- European cover art
- Developer: Nippon Ichi Software
- Publishers: JP: Nippon Ichi Software; NA/EU: NIS America; AS: Sega (Switch);
- Director: Yu Mizokami
- Producer: Sohei Niikawa
- Designer: Yu Mizokami
- Writers: Kenta Kobayashi Hirotaka Mieda Rie Yamagishi
- Composer: Mika Koga
- Platforms: PlayStation Vita Microsoft Windows Nintendo Switch
- Release: PlayStation VitaJP: October 29, 2015; NA: October 25, 2016; EU: October 28, 2016; Microsoft WindowsWW: October 25, 2016; Nintendo SwitchJP: October 25, 2018; EU: October 26, 2018; NA: October 30, 2018;
- Genre: Survival horror
- Mode: Single-player ;

= Yomawari: Night Alone =

2015 video game

Yomawari: Night Alone (Note: Known in Japan as Yomawari (夜廻)) is a survival horror video game created and developed by Nippon Ichi Software for the PlayStation Vita and Steam. The game was released in Japan on October 29, 2015 and in English in October 2016. Two sequels, Yomawari: Midnight Shadows and Yomawari: Lost in the Dark were released in the following years.

The game was released in October 2018 for the Nintendo Switch, alongside its sequel, as part of Yomawari: The Long Night Collection. (Note: Known as Yomawari: Night Alone & Yomawari: Midnight Shadows for Nintendo Switch (夜廻と深夜廻 for Nintendo Switch, Yomawari to Shin Yomawari for Nintendo Switch) in Japan.)

The third game, Yomawari: Lost in the Dark was announced on May 25, 2022 for the PlayStation 4, Nintendo Switch, and PC.

==Gameplay==
Players need to explore the town in order to find the protagonist's dog Poro and her elder sister. To do so, a flashlight is needed to illuminate her path and to look for useful items. Anytime you find an item of interest, a question mark (?) will appear to indicate that it can be checked, which will later change to an exclamation point afterwards.

Players can use items such as stones, money and a shovel, depending on their needs. Stones can be used as thrown items or landmarks, the shovel to dig up specific spots such as sand and money as currency to be used in certain places, such as peace offerings. The heartbeat system is used to alert players if a monster is nearby, making the girl move slower and force her actions to be limited. The only way to hide from the monsters is to evade them after observing their patterns or hide in areas like bushes and wait for them to go away with the heartbeat serving as a de facto radar to locate where the monsters are while relying on sounds to make a judgement call to see if its safe to come out of hiding.

In case players need to refresh themselves on what happened the previous nights, they can catch up again by reading the girl's diary.

==Plot==
A young girl takes her dog named Poro out for a walk.

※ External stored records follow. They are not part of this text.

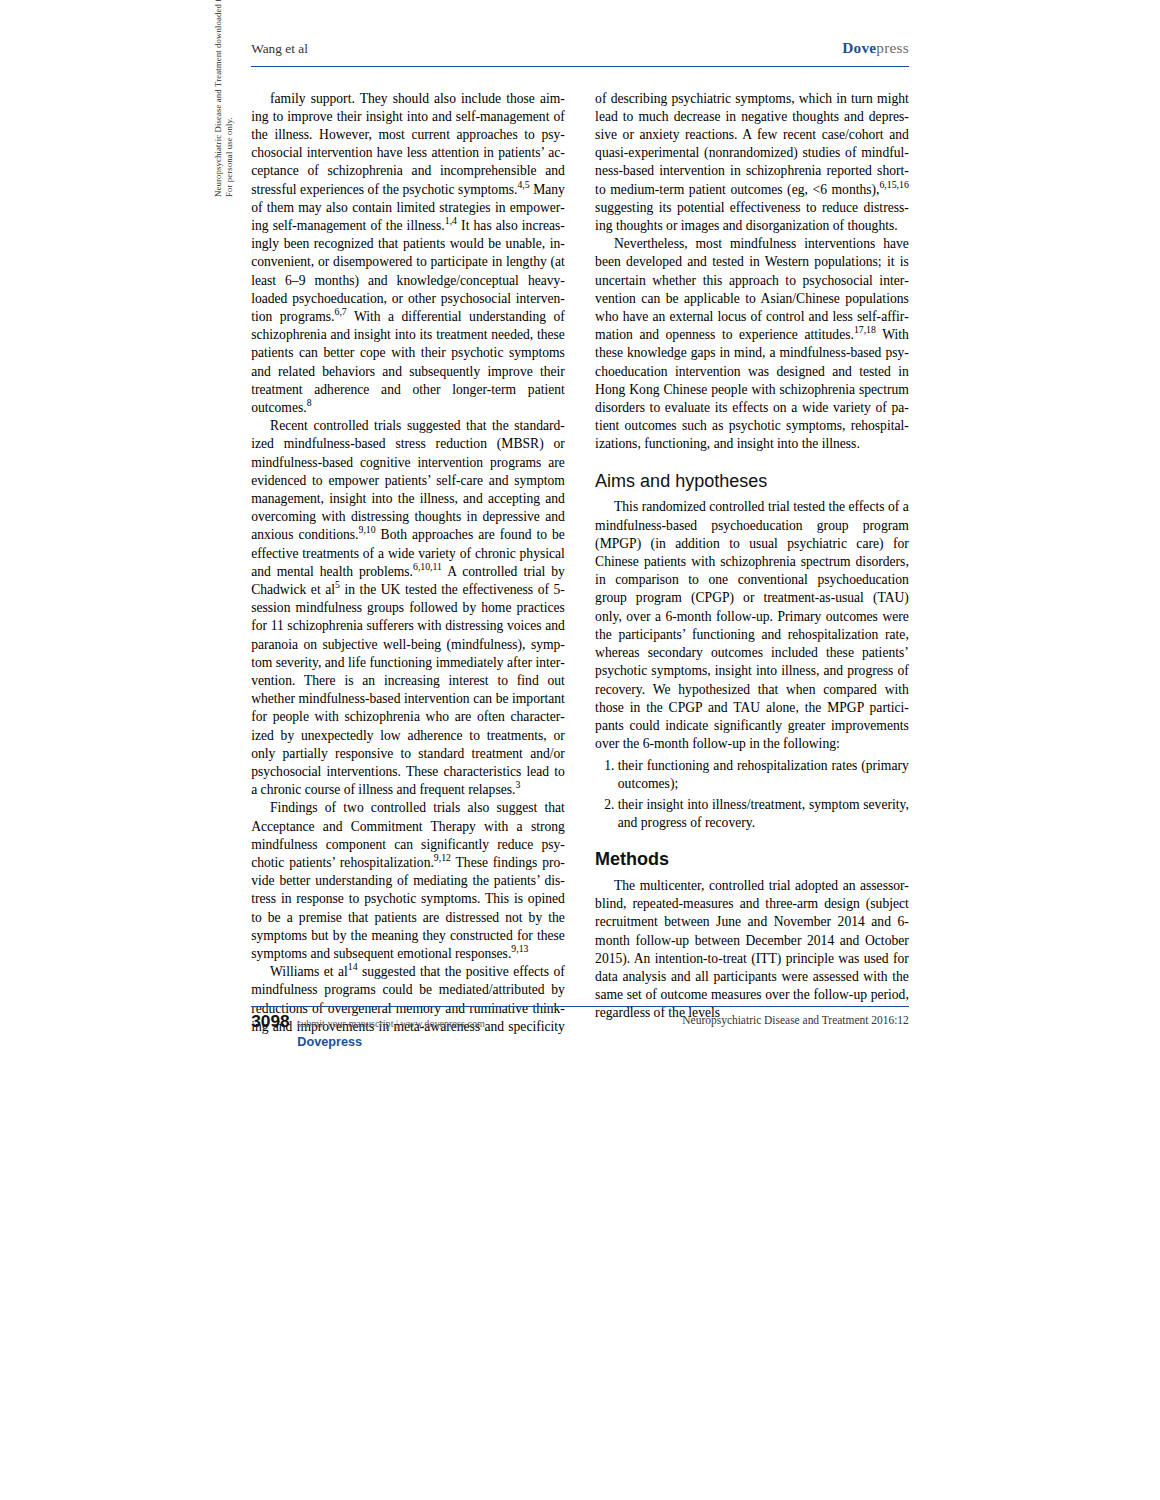Neuropsychiatric Disease and Treatment downloaded from https://www.dovepress.com/ by 158.132.161.52 on 10-Aug-2017
For personal use only.
Wang et al
Dove press
family support. They should also include those aiming to improve their insight into and self-management of the illness. However, most current approaches to psychosocial intervention have less attention in patients’ acceptance of schizophrenia and incomprehensible and stressful experiences of the psychotic symptoms.4,5 Many of them may also contain limited strategies in empowering self-management of the illness.1,4 It has also increasingly been recognized that patients would be unable, inconvenient, or disempowered to participate in lengthy (at least 6–9 months) and knowledge/conceptual heavy-loaded psychoeducation, or other psychosocial intervention programs.6,7 With a differential understanding of schizophrenia and insight into its treatment needed, these patients can better cope with their psychotic symptoms and related behaviors and subsequently improve their treatment adherence and other longer-term patient outcomes.8
Recent controlled trials suggested that the standardized mindfulness-based stress reduction (MBSR) or mindfulness-based cognitive intervention programs are evidenced to empower patients’ self-care and symptom management, insight into the illness, and accepting and overcoming with distressing thoughts in depressive and anxious conditions.9,10 Both approaches are found to be effective treatments of a wide variety of chronic physical and mental health problems.6,10,11 A controlled trial by Chadwick et al5 in the UK tested the effectiveness of 5-session mindfulness groups followed by home practices for 11 schizophrenia sufferers with distressing voices and paranoia on subjective well-being (mindfulness), symptom severity, and life functioning immediately after intervention. There is an increasing interest to find out whether mindfulness-based intervention can be important for people with schizophrenia who are often characterized by unexpectedly low adherence to treatments, or only partially responsive to standard treatment and/or psychosocial interventions. These characteristics lead to a chronic course of illness and frequent relapses.3
Findings of two controlled trials also suggest that Acceptance and Commitment Therapy with a strong mindfulness component can significantly reduce psychotic patients’ rehospitalization.9,12 These findings provide better understanding of mediating the patients’ distress in response to psychotic symptoms. This is opined to be a premise that patients are distressed not by the symptoms but by the meaning they constructed for these symptoms and subsequent emotional responses.9,13
Williams et al14 suggested that the positive effects of mindfulness programs could be mediated/attributed by reductions of overgeneral memory and ruminative thinking and improvements in meta-awareness and specificity of describing psychiatric symptoms, which in turn might lead to much decrease in negative thoughts and depressive or anxiety reactions. A few recent case/cohort and quasi-experimental (nonrandomized) studies of mindfulness-based intervention in schizophrenia reported short- to medium-term patient outcomes (eg, <6 months),6,15,16 suggesting its potential effectiveness to reduce distressing thoughts or images and disorganization of thoughts.
Nevertheless, most mindfulness interventions have been developed and tested in Western populations; it is uncertain whether this approach to psychosocial intervention can be applicable to Asian/Chinese populations who have an external locus of control and less self-affirmation and openness to experience attitudes.17,18 With these knowledge gaps in mind, a mindfulness-based psychoeducation intervention was designed and tested in Hong Kong Chinese people with schizophrenia spectrum disorders to evaluate its effects on a wide variety of patient outcomes such as psychotic symptoms, rehospitalizations, functioning, and insight into the illness.
Aims and hypotheses
This randomized controlled trial tested the effects of a mindfulness-based psychoeducation group program (MPGP) (in addition to usual psychiatric care) for Chinese patients with schizophrenia spectrum disorders, in comparison to one conventional psychoeducation group program (CPGP) or treatment-as-usual (TAU) only, over a 6-month follow-up. Primary outcomes were the participants’ functioning and rehospitalization rate, whereas secondary outcomes included these patients’ psychotic symptoms, insight into illness, and progress of recovery. We hypothesized that when compared with those in the CPGP and TAU alone, the MPGP participants could indicate significantly greater improvements over the 6-month follow-up in the following:
their functioning and rehospitalization rates (primary outcomes);
their insight into illness/treatment, symptom severity, and progress of recovery.
Methods
The multicenter, controlled trial adopted an assessor-blind, repeated-measures and three-arm design (subject recruitment between June and November 2014 and 6-month follow-up between December 2014 and October 2015). An intention-to-treat (ITT) principle was used for data analysis and all participants were assessed with the same set of outcome measures over the follow-up period, regardless of the levels
3098
submit your manuscript | www.dovepress.com
Dovepress
Neuropsychiatric Disease and Treatment 2016:12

When an accident nearly kills her, she finds her dog missing. Her elder sister agrees to go out and look for Poro. After a few hours of waiting, the girl noticed that her sister is out late.

Going out of her house, she explores the town and notices that it changed. The girl later evades monsters prowling the empty streets while finding clues as to what happened to Poro, her elder sister and who or what was responsible for their disappearance.

==Release==
Physical copies of the game in North America and Europe came bundled with Hotaru no Nikki. Both games are on the same Vita cartridge, while the Windows collector's edition was released with an additional code to download the game.

Similar to other Nippon Ichi Software games, Sega will be handling publishing duties for the physical copies for Nintendo Switch in Asia outside Japan. The Asia release comes with Traditional Chinese and Japanese language installed and was released on October 25, 2018.

==Reception==

Toshi Nakamura of Kotaku calls it a very emotional game, serving as a "coming of age story of a little girl learning of mortality".

According to NIS, Yomawari sold around 48,000 copies of the game in Japan.

Aggregate score
| Aggregator | Score |
|---|---|
| Metacritic | (VITA) 75/100 |

Review scores
| Publication | Score |
|---|---|
| Destructoid | 8/10 |
| Hardcore Gamer | 3.5/5 |
| Push Square | 7/10 |

==Sequel==
On April 25, 2017, Nippon Ichi Software announced a sequel titled Yomawari: Midnight Shadows, which was released on PlayStation 4 and PlayStation Vita in Japan in August 2017. A western release followed in October 2017, adding Microsoft Windows to the selection of platforms.